The issue of impact (or purpose) does not evaporate the moment you depart your homeland for some strange land.
Granted, some poopoo on purpose altogether. They claim that there really is no purpose to life, other than to live it. And then still others will tell you the purpose to live this life is to improve one’s lot in the next one to come…the so-called “afterlife.”
I don’t want to get overly spiritual here, but then again, the concept of “impact mindfulness” does have spiritual implications. It is inextricably intertwined with the idea that we do indeed have a unique purpose. And that purpose is the impact we have one lifetime’s worth of opportunity to make on this world…not so much for our own good, but for the good of everyone and everything else.
Impact mindfulness is at its essence an altruistic mindset. There is this ideology that has taken hold throughout our world that eschews altruism. It’s the idea that one should place a priority on self-interest, especially economic self-interest. The idea that if we all do that, and if it can be done without government interference, then the pie gets bigger for everyone. That’s the essence of the neoliberal, Randian, ideology. In my opinion, it has made the world a far less hospitable place. It has unleashed the forces of absurd global wealth inequality in which 8 human beings now own more wealth than 50% of the entire world population. It has unleashed the forces of global warming, which threaten the next great extinction of life on earth.
The answer is to reject that idea by pursuing your highest and best purpose to make your positive impact on this troubled world! If enough humans do that, well, perhaps we can have hope for the future.
Now, you might be asking, what does that have to do with my interest in becoming a Costa Rica expat? It has to do with the unique opportunity you will have in making an impact as as expat.
I can only speak from my own experience. Living as an expat has opened my eyes and my heart to certain things that I was blind to before. I think it started by simply observing the phenomenon of nonmaterialistic happiness. I thought one had to aspire to the American Dream to be happy. That you had to “have money” or economic power to truly be happy. Well, here in this country I found folks with no money nor economic power who were happier than most in the U.S. who’ve got gobs of it. How could this be, I asked myself?
A few years after my arrival Al Gore’s documentary, An Inconvenient Truth, came out. At first I was too busy trying to make a buck by building a business in Costa Rica to really pay much attention. However, gradually it dawned upon me, and the documentary helped in that regard, that if we lose Costa Rica’s natural beauty, then the reasons people come in the first place would vanish and my business along with them. So, I started paying more attention to the natural beauty of Costa Rica and how this global warming thing posed a threat to it.

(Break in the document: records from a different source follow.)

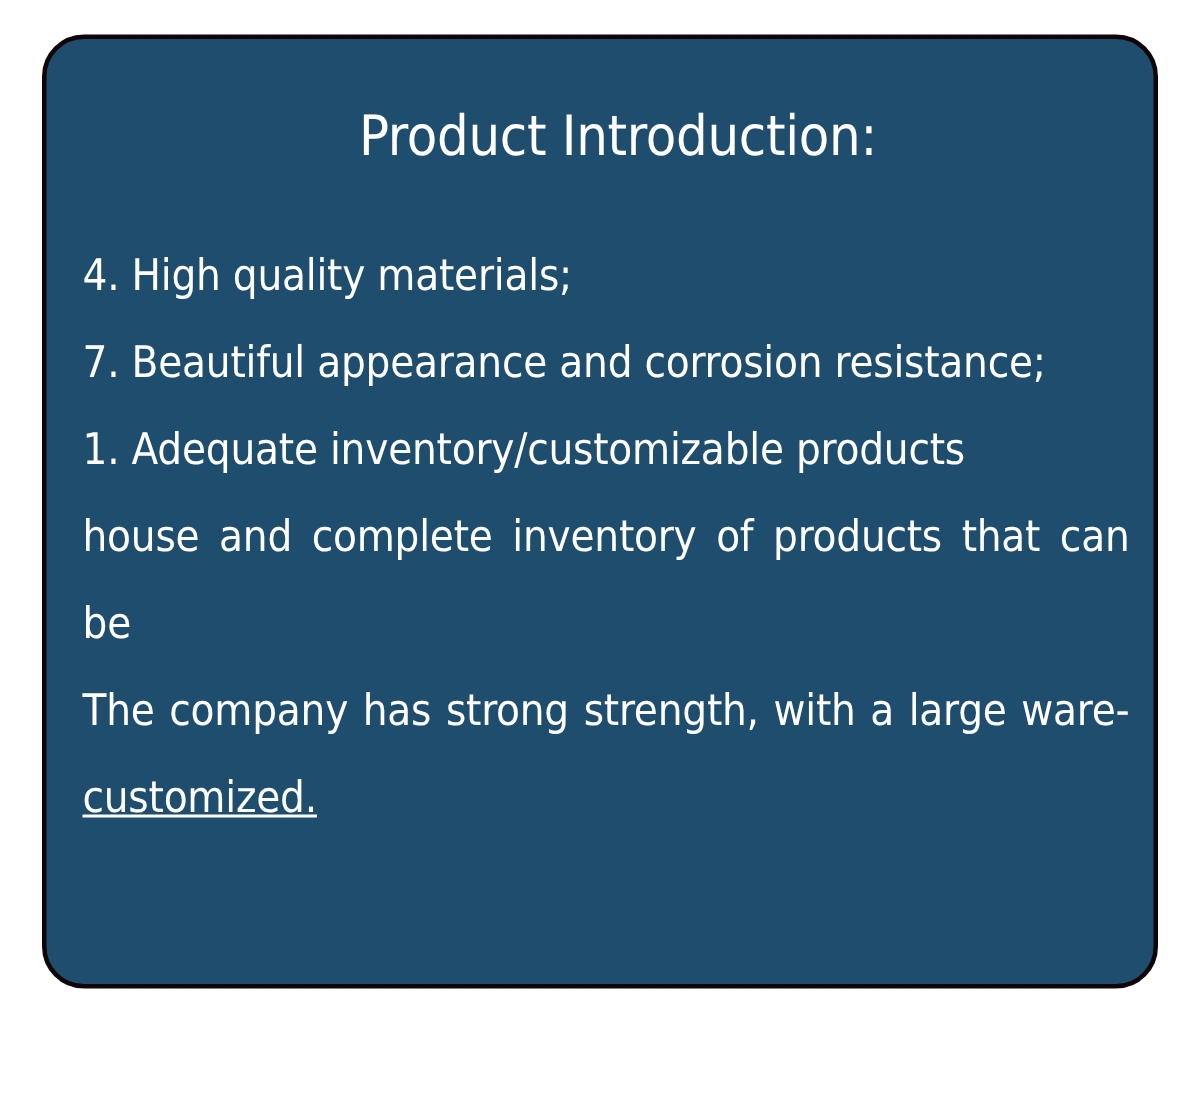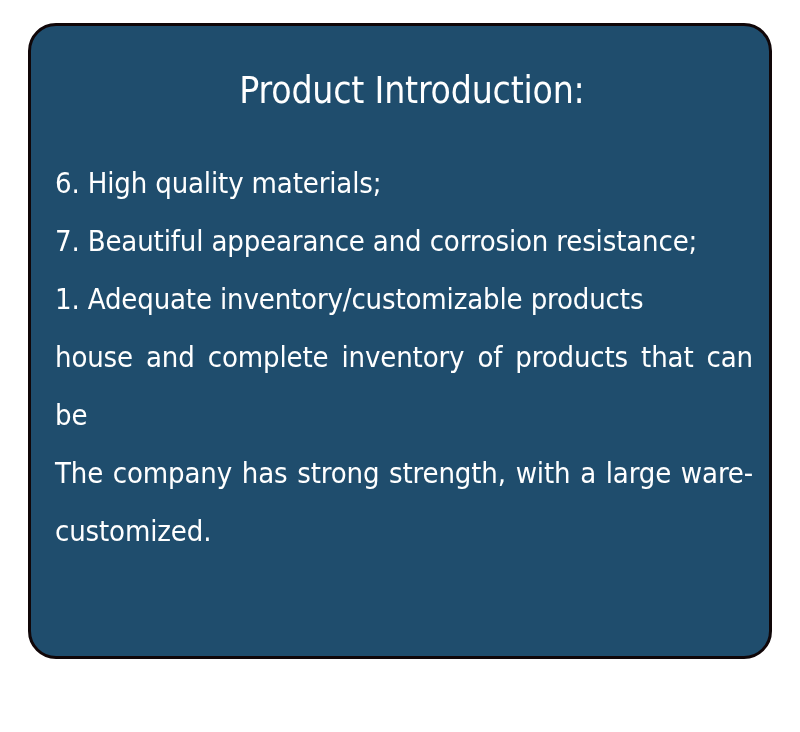--- a/index.html
+++ b/index.html
@@ -92,7 +92,7 @@
 
   <div id="panel-body">
 
-    <div class="feature-line">6. High quality materials;</div>
+    <div class="feature-line">4. High quality materials;</div>
 
     <div class="feature-line">7. Beautiful appearance and corrosion resistance;</div>
 

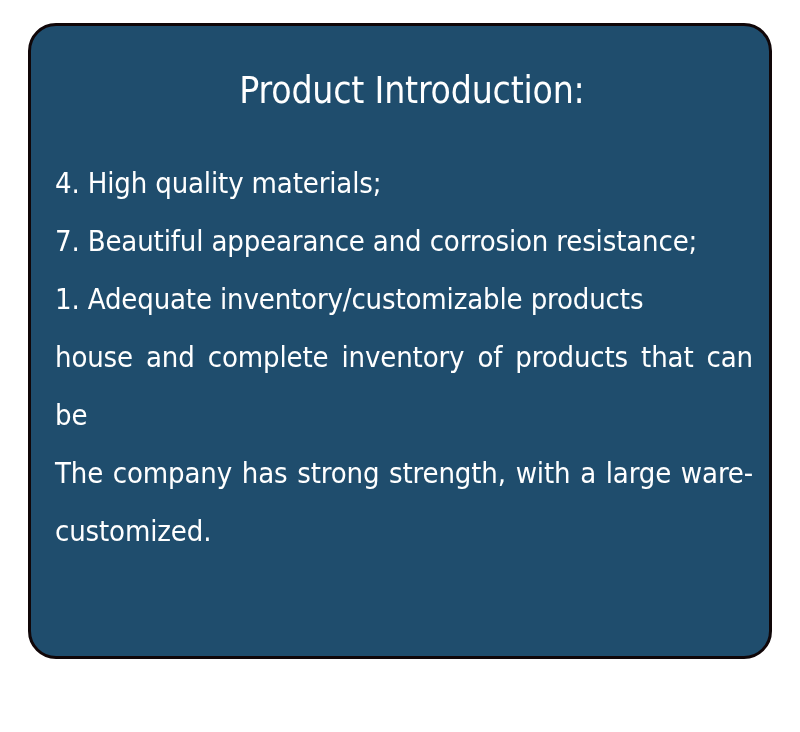--- a/index.html
+++ b/index.html
@@ -81,6 +81,7 @@
     text-align: center;
     text-align-last: left;
     white-space: nowrap;
+    text-decoration: underline;
   }
 </style>
 </head>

I also begin to notice, with the help of some Latino friends, that U.S. interventionist policies had for the most part tended to benefit the U.S., but at the great expense of other peoples and the planet. My politics gradually began to change as the result of having the opportunity to be an American on the outside looking in.
I started to blog about all these new revelations of thought that I was experiencing. In fact, I blogged 365 times about them in my first blog entitled, 365 Reasons I Love Costa Rica.
All this culminated in this mindset, or ideology, that I now call impact mindfulness. And I don’t think that I would’ve ever experienced this paradigm shift if it were not for my expat experience.
Now, have I done great things to change the world? No, I haven’t. My primary way of making an impact as an expat has been by writing and expressing my opinion. It’s what I do and what I’m most passionate about. I feel it’s my positive path to greatest impact. Yours, of course, will likely be entirely different, depending on your unique talents and interests.
But the point is that I strongly believe that the expat experience can be for you what it has been for me…a transformative one. If you keep that open mind that I suggested in an earlier chapter, it can and probably will remove impact blinders and open your eyes and heart to your unique purpose.
Many come here with that idea already firmly in mind. Others not so much initially, but gradually come to it. The bottom line is that if you actually go through with your expat plans, get ready to undergo some radical changes in how you view the world. And that can be a very good thing!
My hope is that making an impact as an expat, in your own unique way, will become the purpose that brings you joy and fulfillment and helps the world become a better place for all of us.